For Immediate Release July 14, 1998


Making strategic investments in our people, especially our children, has been a critical component of my economic strategy from the start. Last year, we worked together on a bipartisan basis to open the doors of college, expanding Pell Grants and creating $1,500 Hope scholarships to advance the critical goal of making college universally available. This year, I have proposed strategic investments to improve and reform K-12 education by putting standards, accountability, and choice back into our public schools. My agenda reduces class size, modernizes schools, invests in technology, and puts an end to social promotion. These initiatives would help ensure that every eight-year-old can read, every 12-year-old can sign onto the Internet, and every 18-year-old can be ready for college.

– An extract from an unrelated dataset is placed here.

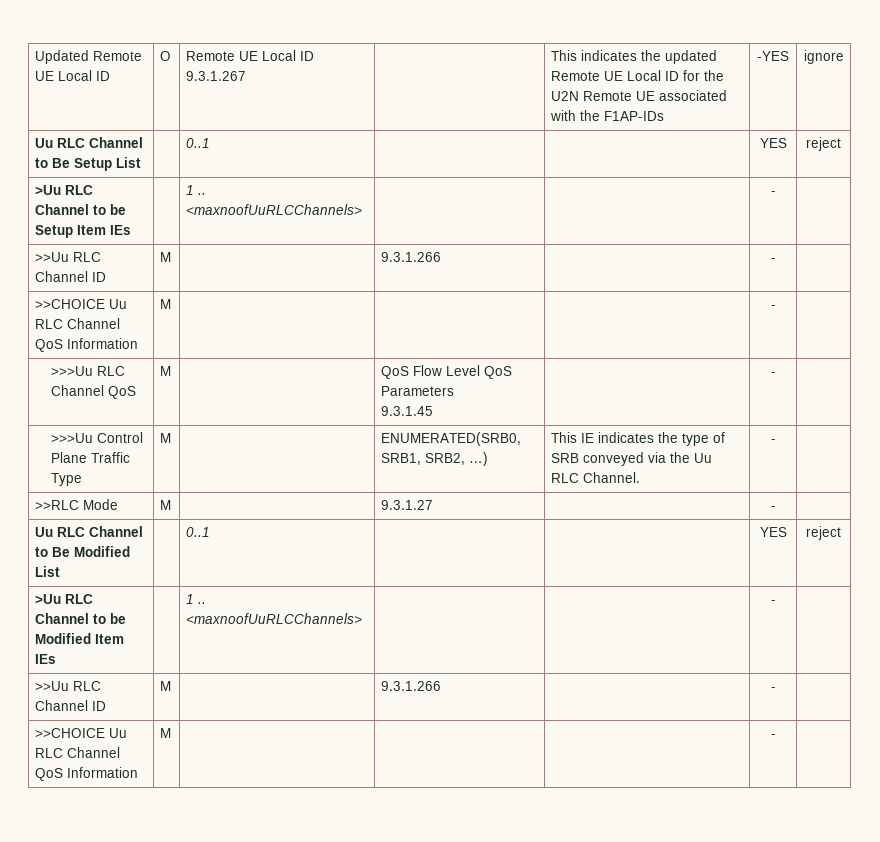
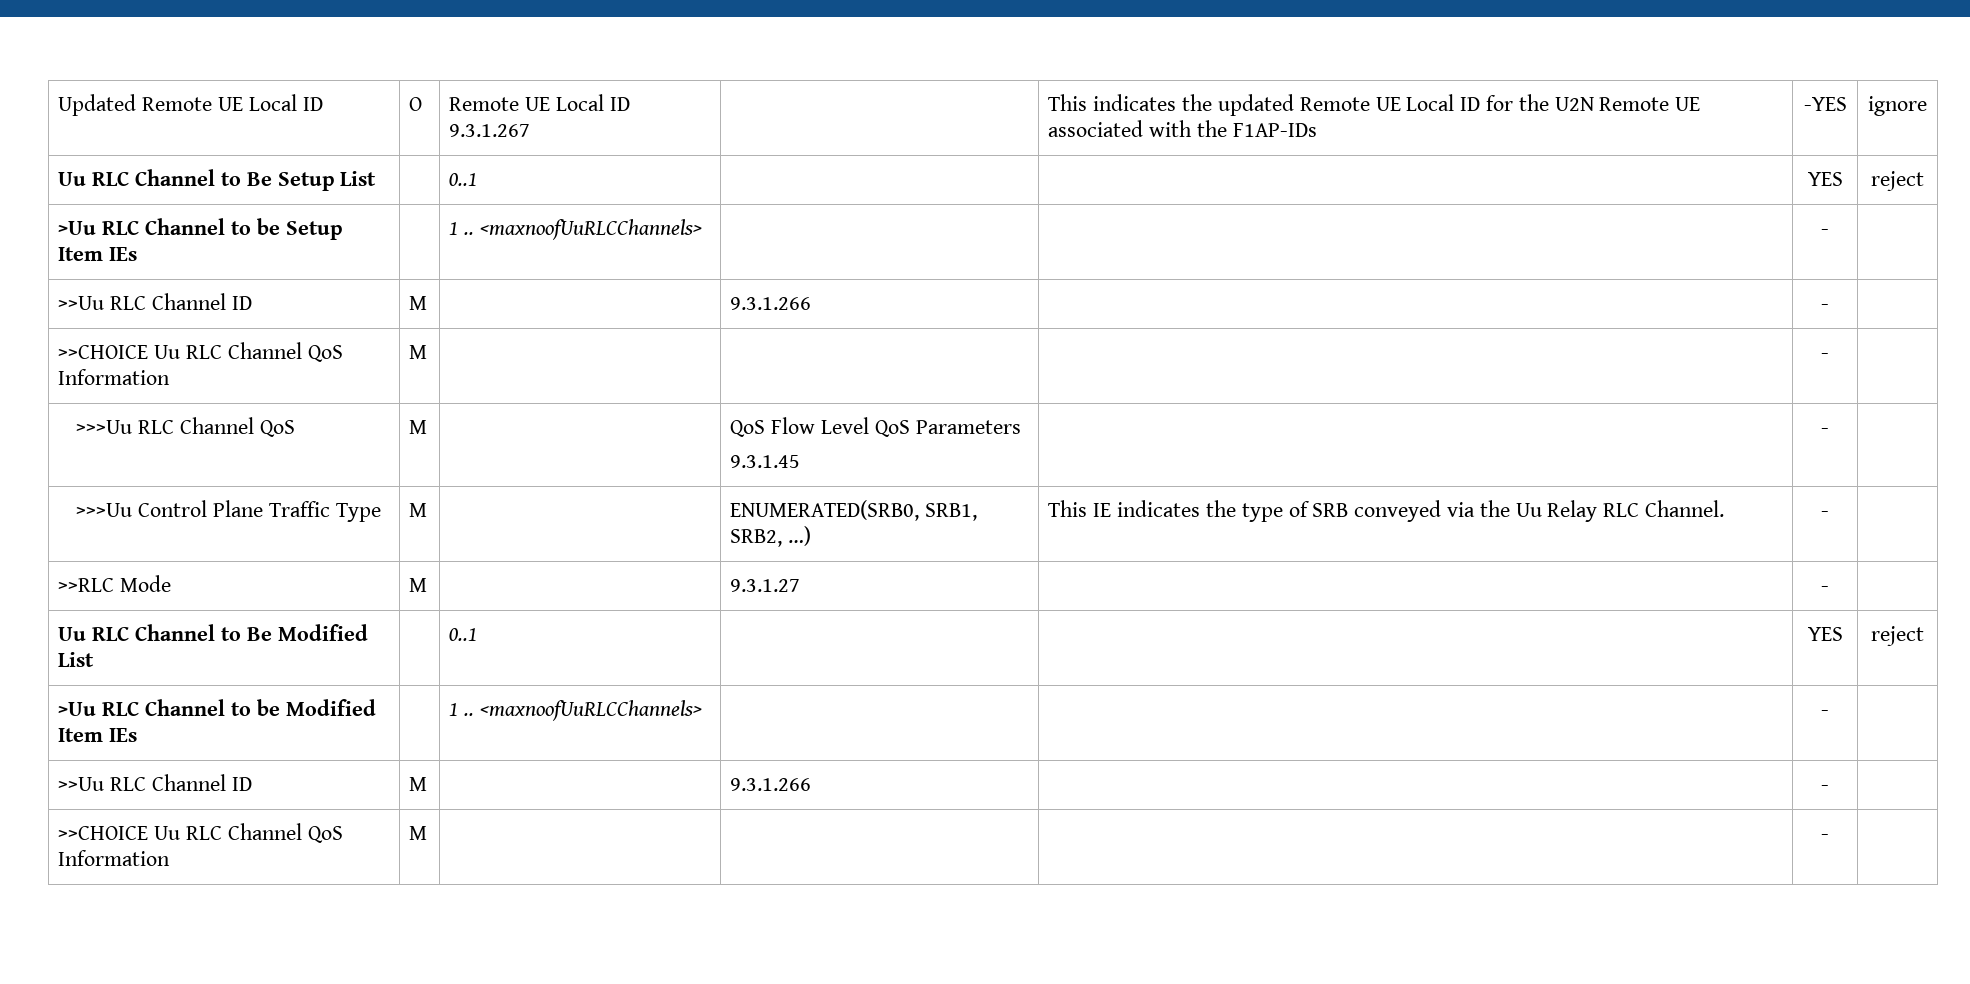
(712, 458) none -> [1547,500,1598,522] Relay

That is why I am deeply concerned with the Labor/HHS appropriations bill that Congress is considering today. This legislation denies essential educational opportunities to young people across the country, and important training and job opportunities for all Americans.

On balance, this bill fails to provide young Americans with the schooling and training that will be essential to their success as working adults, and to our success as a nation. The bill is fundamentally flawed. Overall, it cuts $2 billion from our request for education investment, short-changing initiatives on education reform, on raising educational achievement for our children, and on providing focused help for students who need it most. In addition, the bill fails to fund my childcare initiatives, eliminates current job training and other programs for low-income Americans, and has many other problems as well.

By turning their backs on America's young in this bill, the House Republicans are taking a step backward. I urge the Committee to provide the funds necessary for this bill to move America into the future, not backward. This bill shortchanges investments in education, and if it were sent to me in its current form, I would have no choice but to veto it.